To deploy voice biometrics systems quicker, it is indeed possible to use archived recordings of the correct user, instead of samples from live conversations, to create voiceprints. Although, the accuracy may not be as high as with live samples, the subsequent accumulation of live voice fragments will make the resulting voiceprint more robust.
To start this process, it is essential to ensure that there is an agreement in place between you and your customers, confirming the customers’ consent to create voiceprints using their archived voice recordings, as mentioned above.
Spitch normally offers consulting services to its clients during the process, in accordance with regulatory frameworks in a given country, including data protection regulations.
Our lawyers help clients formulate customer agreements based on the existing legal requirements in each country that regulate the creation and processing of voiceprints. These should be approved by lawyers at the client side before any project roll-out. In some jurisdictions, e.g. in Switzerland, certain customer engagement methods for consent may be interpreted as spam or deemed inappropriate. Our consultants help clients to avoid such a scenario adhering to specific project requirements.
Authentication: The process of establishing confidence in the identity of users or information systems. Authentication of users (e.g. customers) implies confirmation of their presence and intent to authenticate.
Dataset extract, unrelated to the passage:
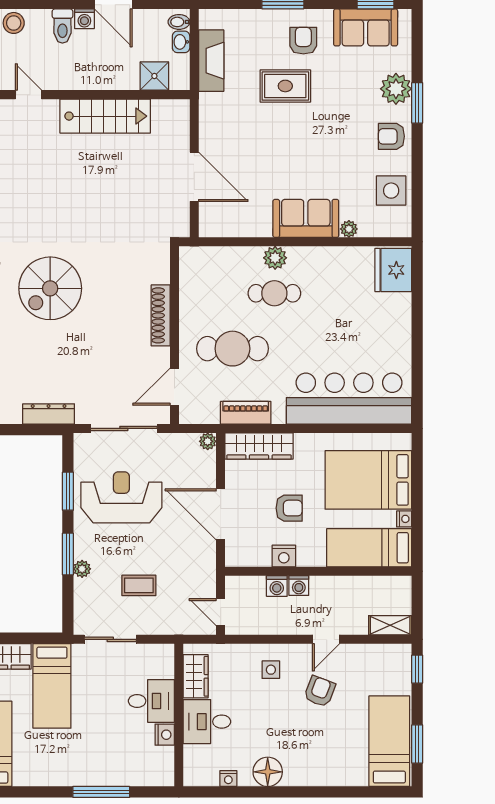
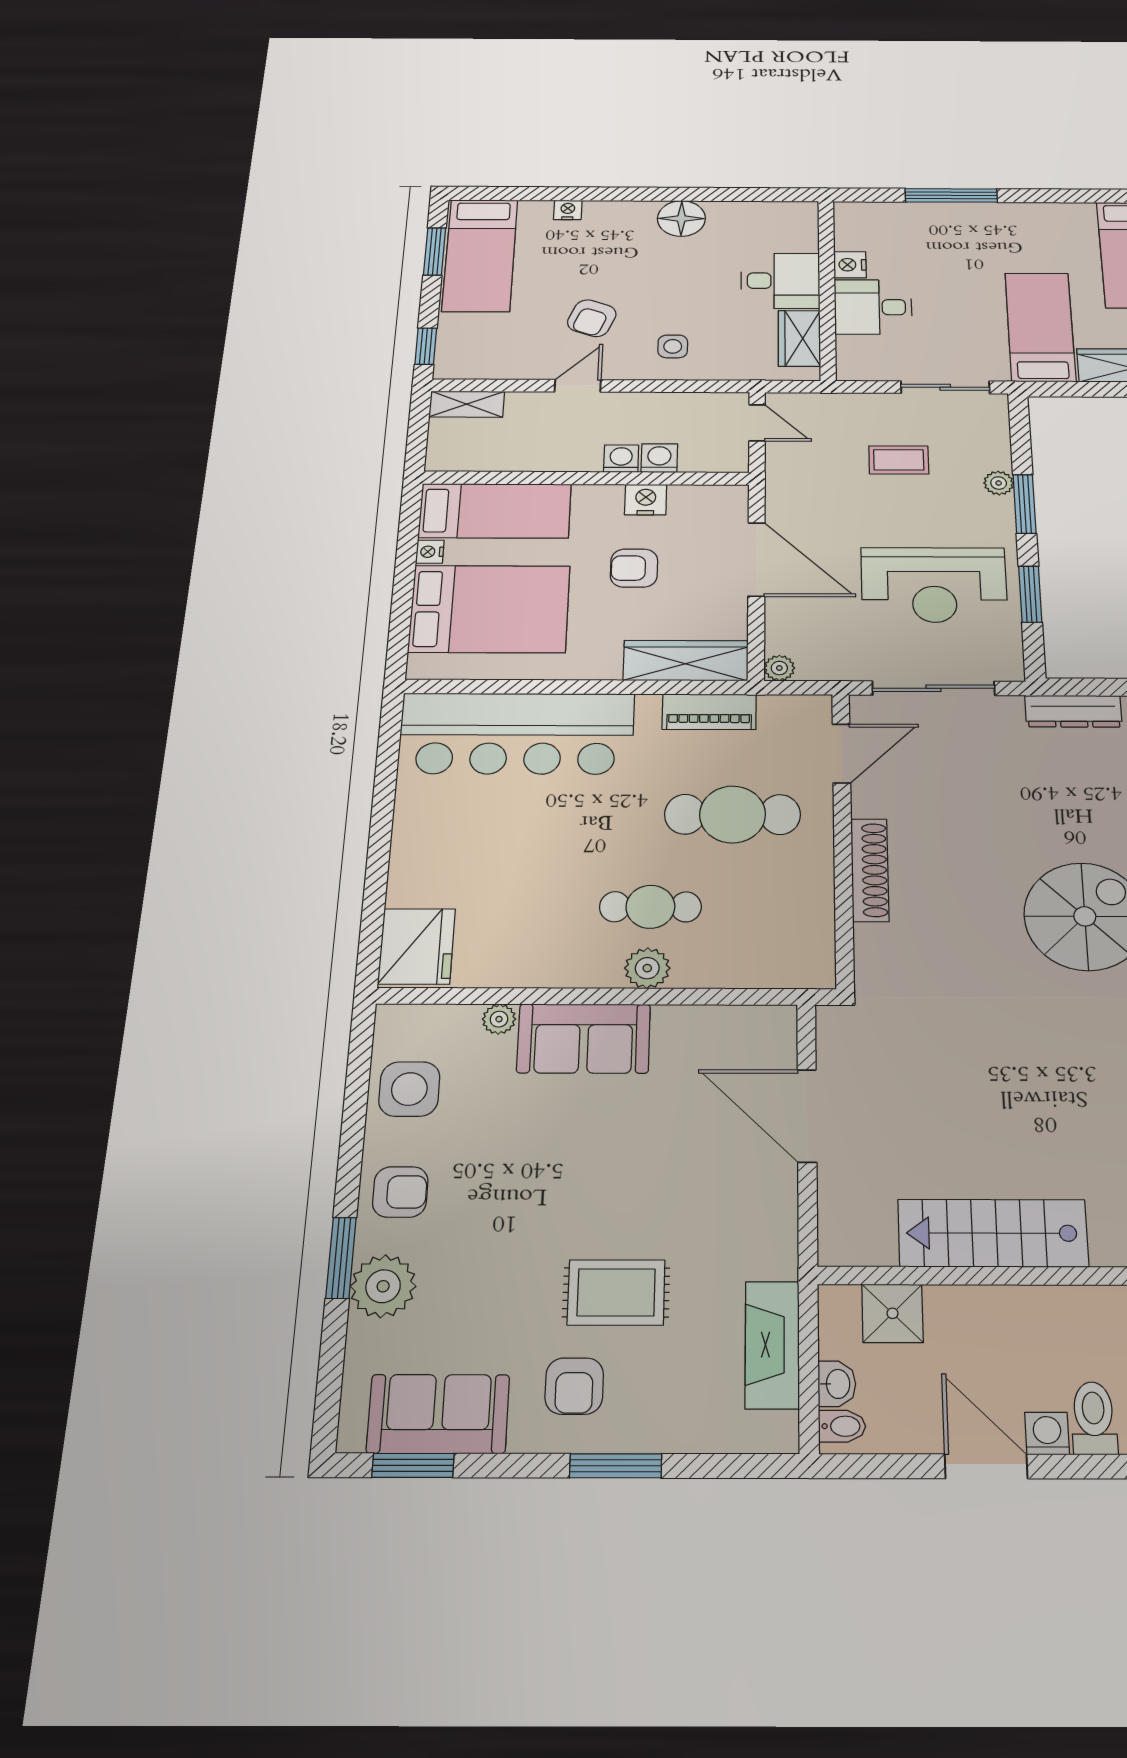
nightstand: (228, 779) -> (568, 210), moved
Authentication Factor: The three types of authentication factors are something you know, something you have, and something you are. Every authenticator has one or more authentication factors.
Authenticator: Something that the user possesses and controls (typically a device – e.g. mobile phone with a known SIM card number, cryptographic module or password) that is used to authenticate the user identity. It is sometimes referred to as a token.
Biometrics: Automated recognition of individuals based on their biological and behavioral characteristics, e.g. a set of unique properties of one’s voice, peculiarities of pronunciation of phonemes etc. Biometric authentication may be used to unlock multi-factor authenticators.
Identity: A set of attributes that uniquely describe a person within a given context.